Those are just two of the facts distilled from data collected over the last 100 years and published in an Internet-only report titled The Population Profile of the United States: 2001, from the U.S. Census Bureau.

Produced every two years since 1974, the Population Profile reports call on the art and science of demography to turn reams of faceless numbers into realistic glimpses of how 140 million women and 134 million men share the "American lifestyle."

This year's Population Profile presents analysis and graphs covering: population distribution; geographic mobility; fertility; households, families, marital status and living arrangements; the living arrangements of children; housing; school enrollment; educational attainment; computer use; voting and registration; income; poverty; meeting basic needs; health insurance coverage; race and ethnicity; the foreign-born; older adults; people with disabilities; and the demographics of women and men. (All chapters are .pdf files, requiring the free Adobe Acrobat PDF file viewer.)

Here are some highlights from the report:

Eighty-nine percent of women aged 25 to 29 were high school graduates in 2000,compared with 87 percent of men this age.

The majority of college students have been women since 1979, and 30 percent of women held a bachelor’s degree or higher in 2001 compared to 28 percent of men.

The 33 million people added to the U.S. population between 1990 and 2000 is the largest census-to-census increase ever. The 1990s was also the only decade of the 20th century when every state gained population.

Between 1999 and 2000, 1.7 million people moved into the United States from abroad; two-thirds of these movers were foreign-born and not U.S. citizens.

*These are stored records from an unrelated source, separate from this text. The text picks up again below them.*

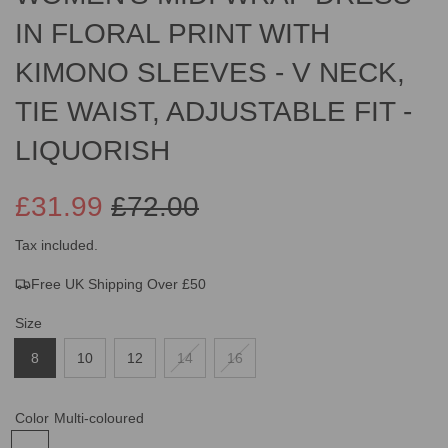
IN FLORAL PRINT WITH
KIMONO SLEEVES - V NECK,
TIE WAIST, ADJUSTABLE FIT -
LIQUORISH
£31.99
£72.00
Sale
Regular
Tax included.
Free UK Shipping Over £50
price
price
Size
8
10
12
14
16
Color
Multi-coloured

In 2000, only 11 percent of women at the end of their childbearing years had four or more children, compared with more than three times that percentage in 1976.

The "traditional" family (married couple with children under 18) has become much less prevalent in recent decades; the proportion of these families fell from 40 percent of all households in 1970 to 24 percent in 2000.

After five consecutive years of annual increases, real median household income did not change significantly between 1999 and 2000.

The number of students enrolled in elementary school and high school in 2000 (49 million) matched the previous record set in 1970 when "baby boom" children attended school.

For the first time ever, computers in 2000 were found in a majority of the country's homes (51 percent). In 1998, the rate was 42 percent.

In the three years, from 1997-2000, the proportion of households with Internet access more than doubled, from 18 percent to 42 percent.

While 12 percent of people native to the United States and 16 percent of naturalized citizens lacked health insurance during all of 2000, 41 percent of noncitizens were uninsured.

In 2000, a ratio of 1-in-5 school-age children had at least one foreign-born parent.

As with all data from surveys, the estimates are subject to sampling variability and other sources of error. (U.S. Census Bureau)

Responding to the popularity of the report, the Census Bureau will now publish the Population Profile every year, with both a printed and Internet version released every two years and an Internet-only version the other years. This year's report is the first Internet-only version.